It didn’t look like the Wonka Factory. That’s what I imagined a Gelato University would look like. Giant heaps of ice cream and other fantastical delights to entertain and bring joy strewn about like a moving feast. Executives jumping into giant vats of ice cream, eating their way through the dense, yummy goodness. No, the modern factory just outside the city limits of Bologna, Italy was a lot more businesslike and factoryish than I had hoped. But hidden within the bowels of the massive building I managed to find that sense of Wonkan wonder and happiness I was looking for.
In 1944 the brothers Carpigiani started producing ice cream freezing machines that would eventually become the gelato device used in countries around the world. The machine ensures a high quality dessert no matter where you live, as long as you know how to use it. That’s where Gelato University comes in. Carpigiani runs classes throughout the year for all skill levels for anyone who wants to learn how to be a gelato master. Most of their students own their own gelato shop, but anyone is welcome.
As we were walking through Gelato Central, I noticed in the middle of the test kitchen and model shop a shiny display case full of dozens of different kinds of gelato. Our guide asked if we minded trying the students’ latest creations, which elicited a look of pure befuddlement from me. I have never turned down gelato and I wasn’t about to start.
If those were the reject batches, I’m not sure if my palate could handle the expertly made gelato. The students had outdone themselves serving up some standard favorites like cookies and cream and Nutella, but also some new flavors involving figs and drunken cherries. I’m a little embarrassed at the heaping scoops we practically inhaled, watching the students through the open door as they learned all about the art and business of gelato making. Well not that embarrassed clearly because I still managed to eat everything put before me.
I have to admit that the business sounds like a good one. For a relatively low investment, about $100,00, anyone can purchase the supplies and machines necessary to start creating their own morsels of frozen delight. Plus there’s the fact you can eat all the gelato you want. Not a bad business if you ask me.
Somehow our guide managed to wrestle the little plastic gelato spoon from my hands and led us to the newly opened Gelato Museum. The museum is the result of years of work and collection and is meant to not just highlight the Carpigiani brand of machines, but to share with the world the entire history of gelato production. Since it’s new everything is still shiny and bright, well organized and interesting. Frozen treats started thousands of years ago, but it has only been in modern times that ice cream and gelato became popular amongst the masses. Be careful though, ice cream and gelato are not interchangeable terms – there is a very real difference between the two.

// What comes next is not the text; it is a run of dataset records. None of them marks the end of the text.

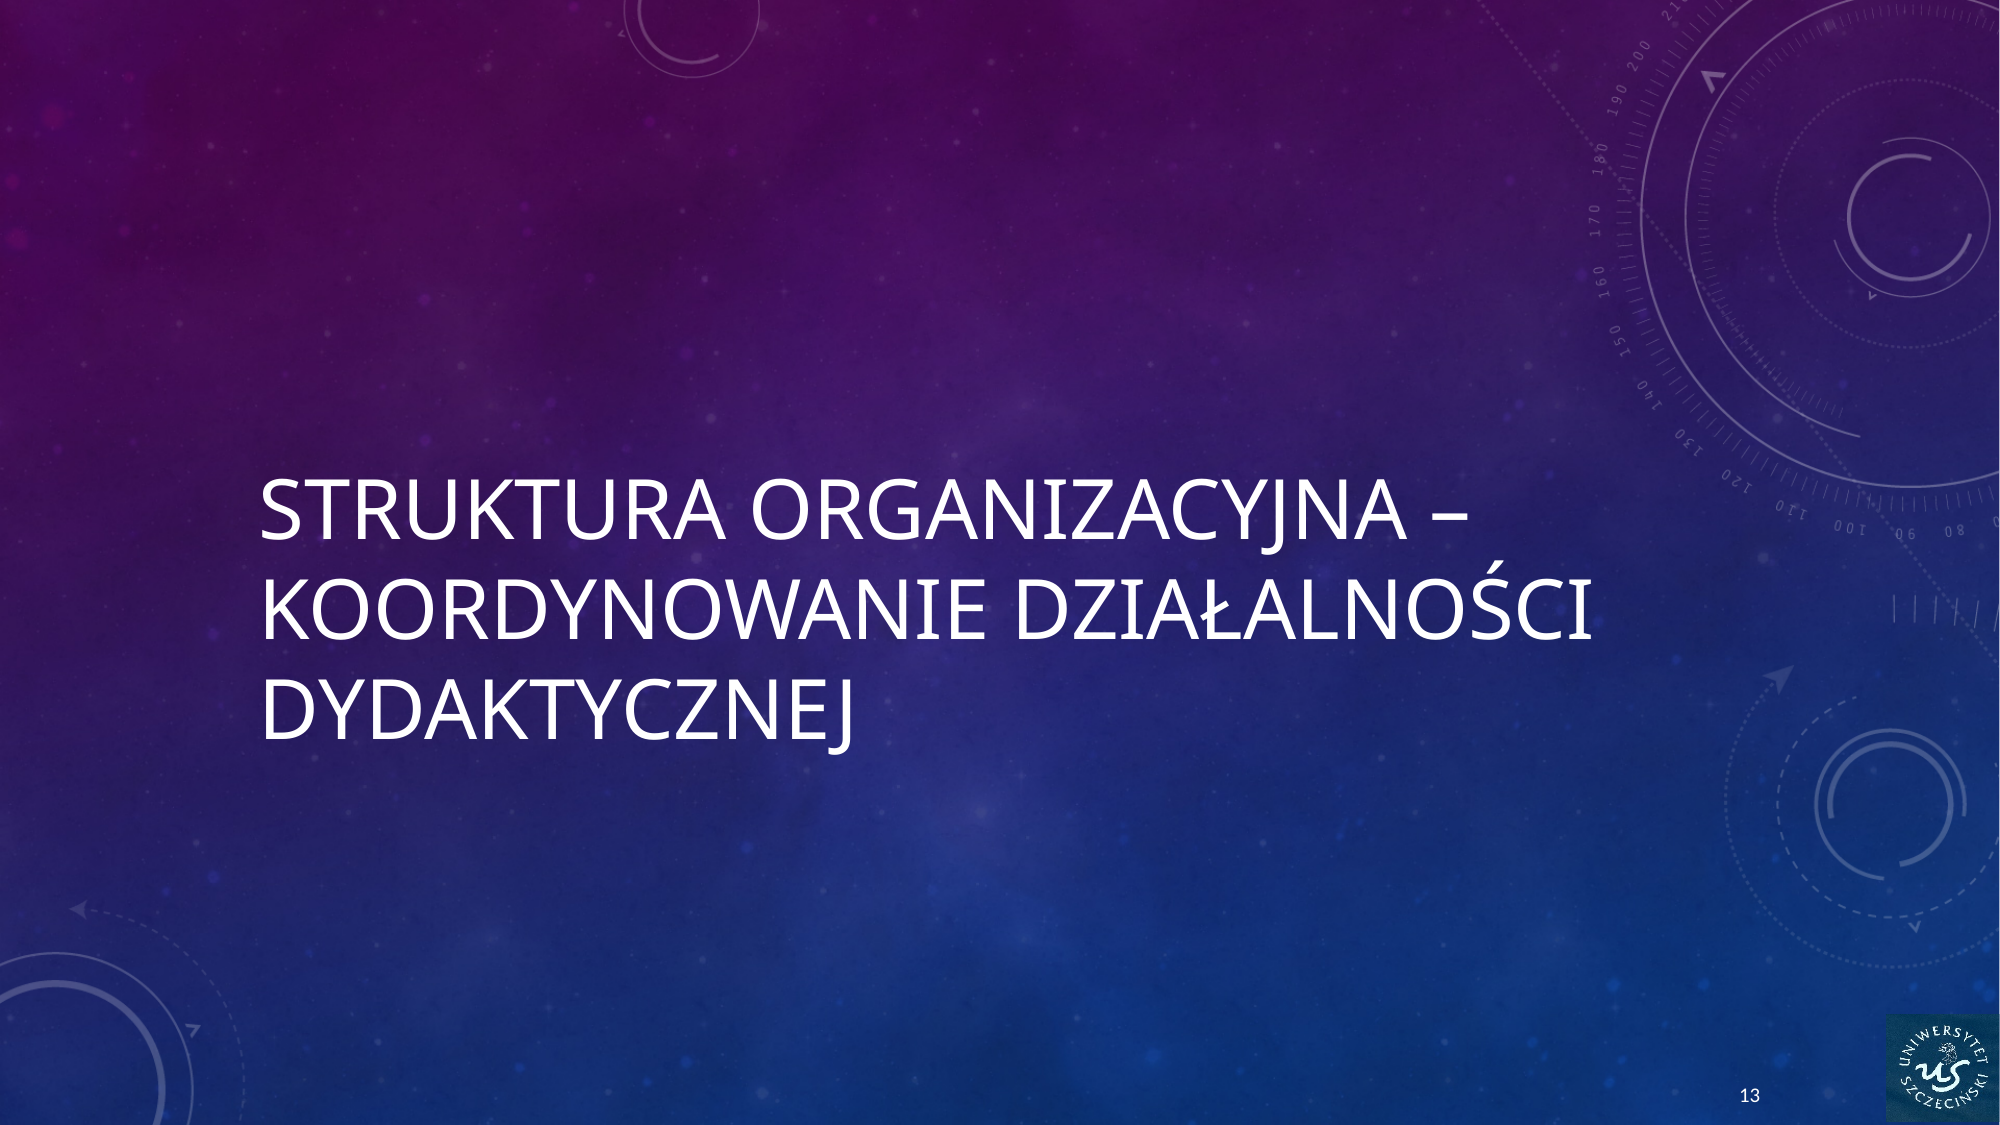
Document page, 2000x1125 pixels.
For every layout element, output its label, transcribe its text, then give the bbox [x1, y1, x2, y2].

slide_number 13 [1684, 1062, 1776, 1125]
picture [0, 0, 2000, 1125]
title Struktura organizacyjna – koordynowanie działalności dydaktycznej [243, 326, 1744, 764]
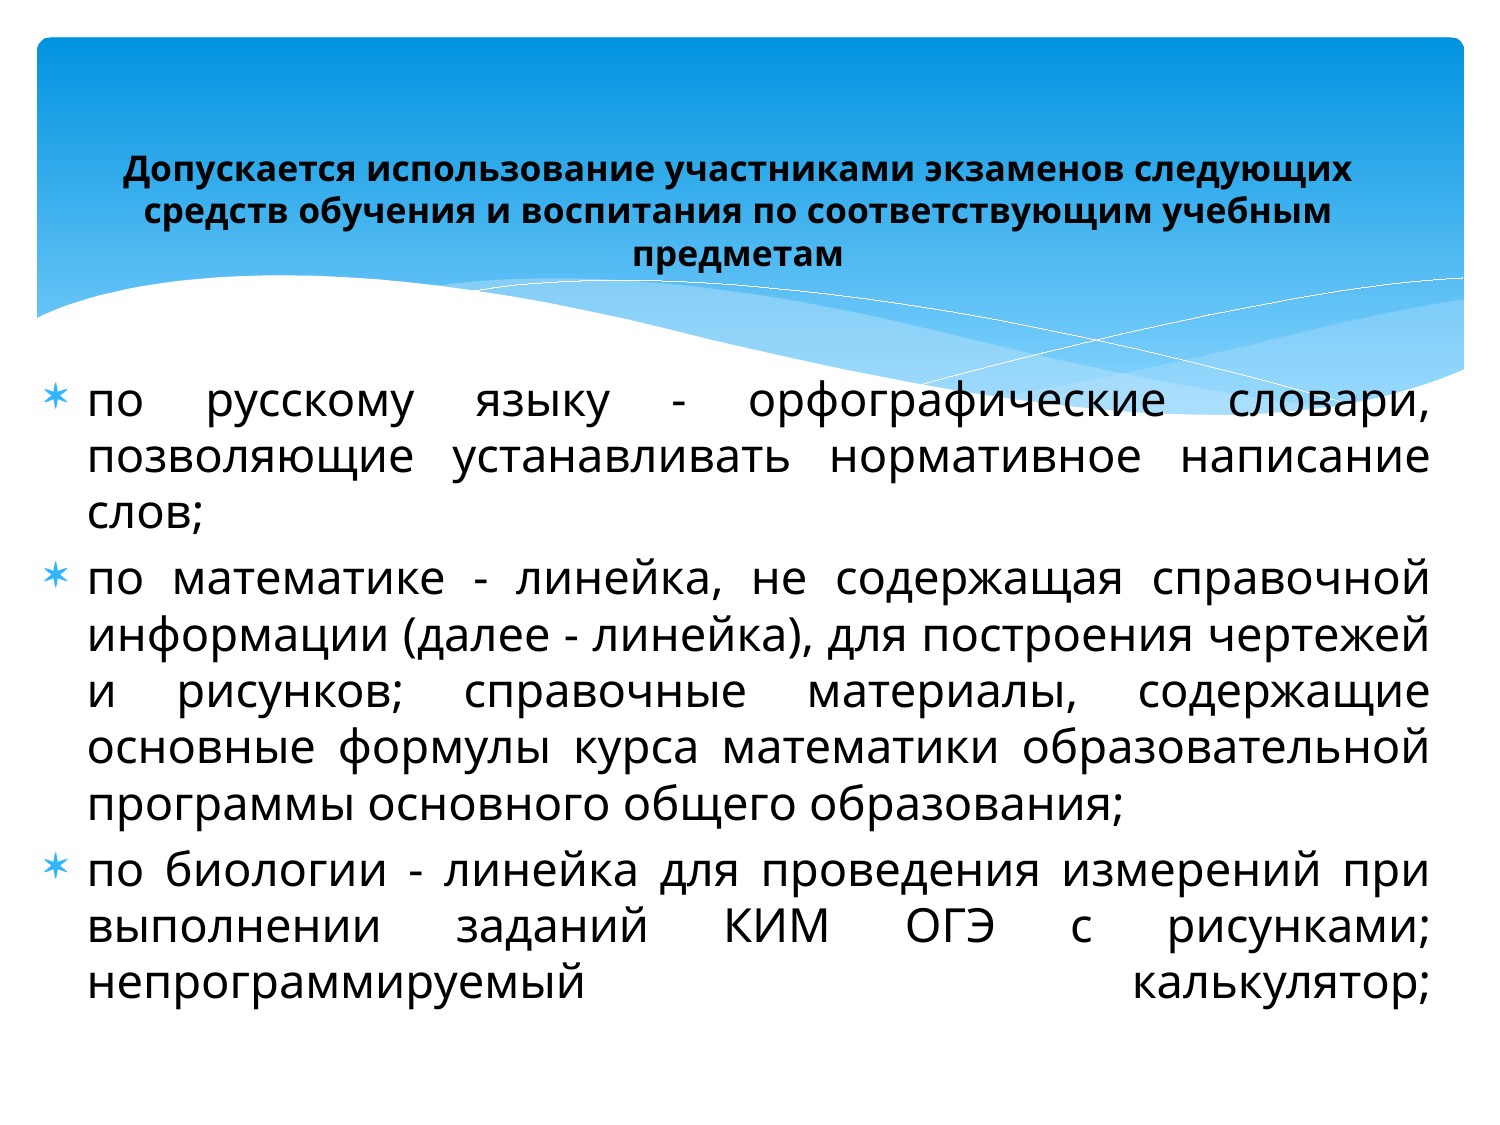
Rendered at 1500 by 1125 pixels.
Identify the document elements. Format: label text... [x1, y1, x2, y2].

title Допускается использование участниками экзаменов следующих средств обучения и воспитания по соответствующим учебным предметам [63, 137, 1414, 343]
list по русскому языку - орфографические словари, позволяющие устанавливать нормативное написание слов; по математике - линейка, не содержащая справочной информации (далее - линейка), для построения чертежей и рисунков; справочные материалы, содержащие основные формулы курса математики образовательной программы основного общего образования; по биологии - линейка для проведения измерений при выполнении заданий КИМ ОГЭ с рисунками; непрограммируемый калькулятор; [29, 361, 1447, 1083]
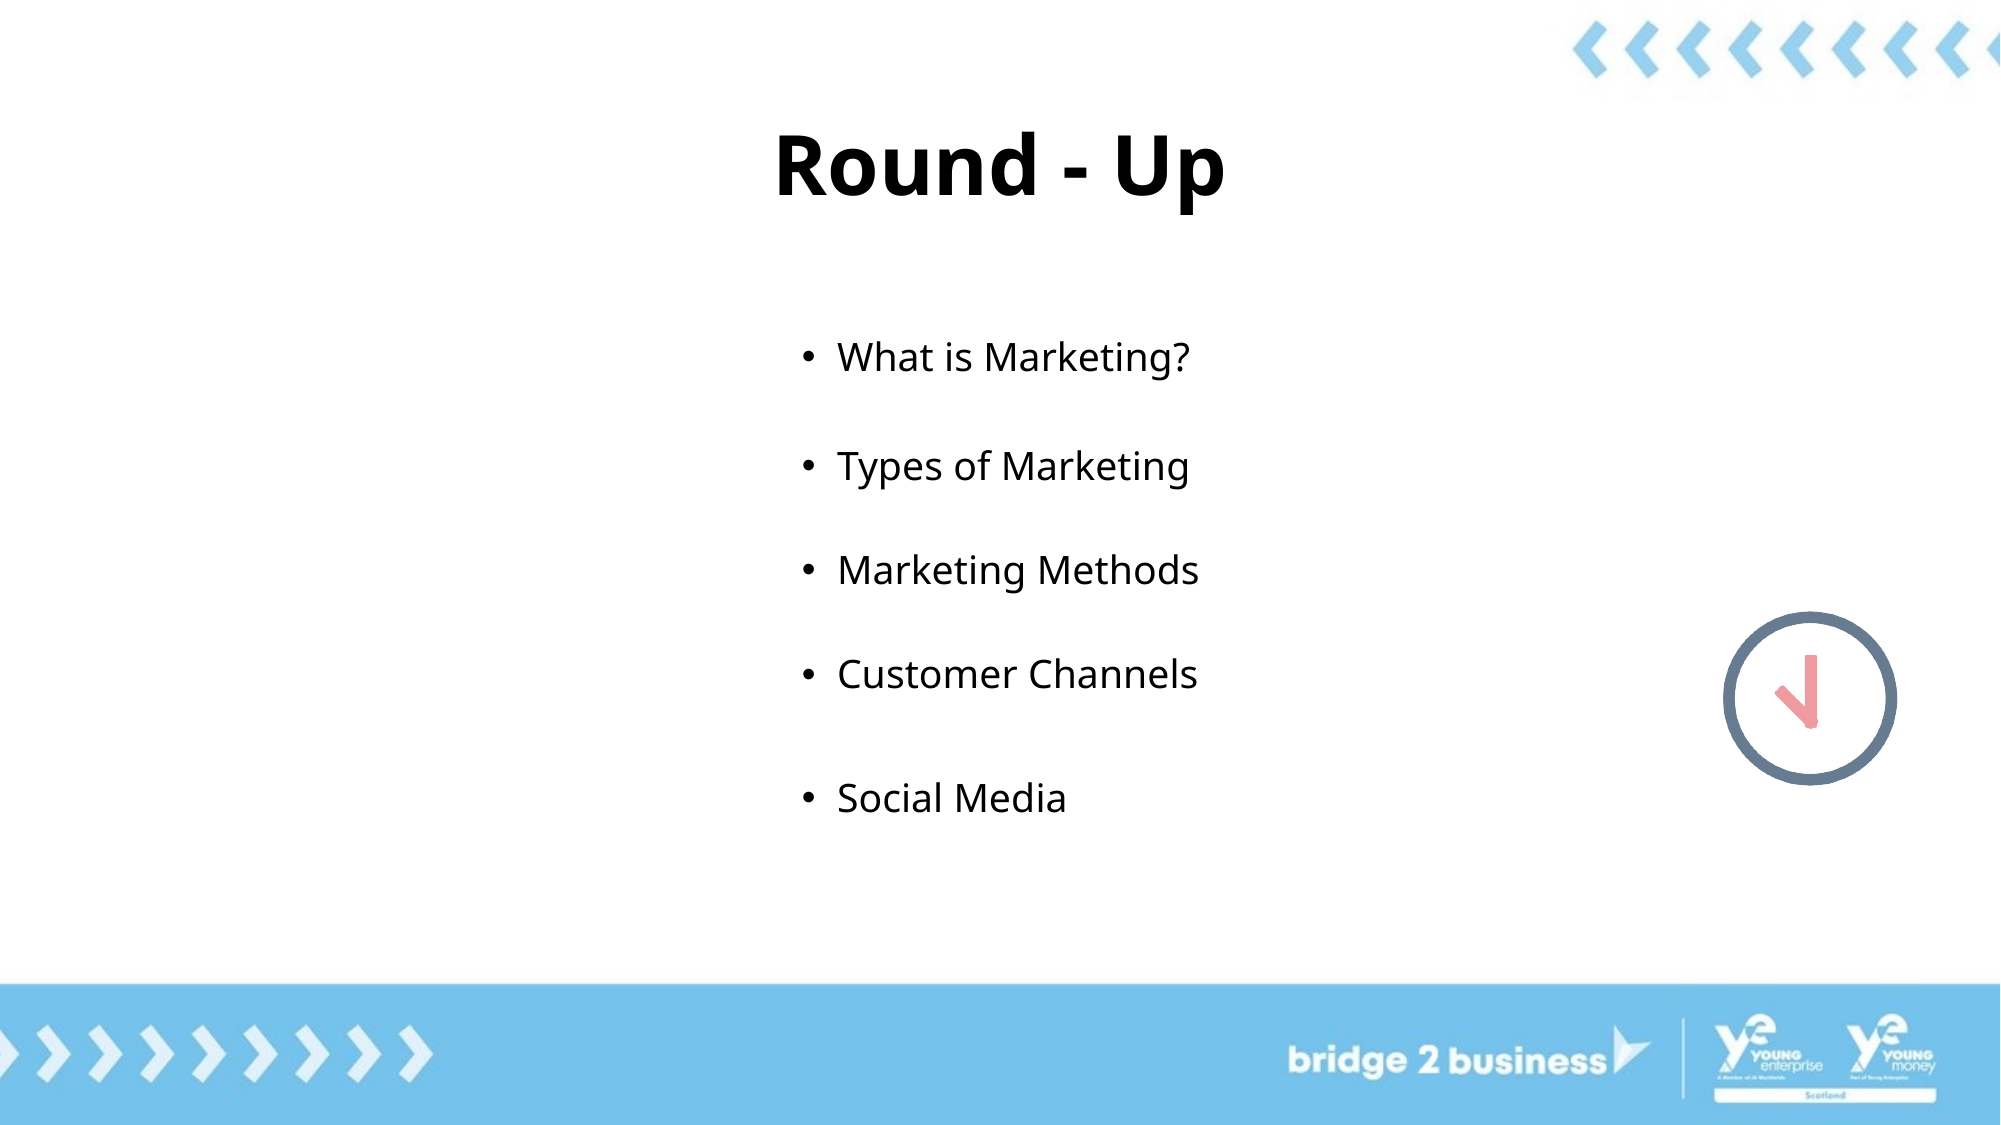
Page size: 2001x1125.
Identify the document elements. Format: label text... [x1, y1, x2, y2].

list What is Marketing? Types of Marketing Marketing Methods Customer Channels Social Media [786, 330, 1296, 832]
title Round - Up [137, 59, 1863, 278]
picture [0, 0, 2001, 1125]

The milk-cream ratio in gelato is much higher than in ice cream and the fat content is lower. This means that the flavors in gelato tend to be more pronounced and the final result is much richer and creamier than ice cream. There’s also less air in gelato, which creates a dessert that is denser than ice cream. More than these bland facts the real difference between gelato and ice cream for me is the artistry and workmanship involved. Making the perfect batch of gelato is about being creative while technical, it’s both an art and a science and the best in world walk this fine line with remarkable ease.
Next to the main Carpigiani factory is a small gelato shop, the public gelato face of the company. Anyone can visit for a quick scoop or two of traditional favorites as well as seasonal specialties. It was also in this small shop where we learned how to make gelato from one of the company’s expert instructors. The target flavor was a play on the Christmas favorite panettone.
The process was simple, a sugar and cream base to which we added other ingredients, including heaps of delicious looking mixed fruits. The liquid concoction was mixed, poured into the machine and before I knew it we were scooping out huge helpings of freshly made gelato. I asked the experts how the layman can identify quality gelato and it turns out there are several key hallmarks.
First, look around the shop to see if they have a gelato machine. If they don’t then they aren’t making the product on site, which means it’s frozen and not fresh. Great gelato should always be fresh, very fresh. That freshness is also seen in its texture. Finished gelato should have a matte finish, not shiny and it shouldn’t be pilled up high screaming, “Look at me! I’m not quality gelato!” Color is also a good hallmark of real gelato. The colors of the flavors should be natural and not embellished. But nothing beats the taste of real gelato. It’s not frozen so the huge scoops should already be gently melting by the time you take your first bite. The first sensation should be the creamy texture followed by an explosion of taste. There’s nothing quite like a well-done, fresh gelato so make sure you choose wisely.
After my gelato lunch and more samples than I care to admit to enjoying, we left Gelato University well sated and knowing a lot more about this popular dessert than I thought possible. The experience was about a lot more than simple ice cream though, gelato itself is all about enjoyment, happy memories and a certain way of life. Now how can you say no to that?
*Anyone can visit the free Gelato Museum, but must be made in advance.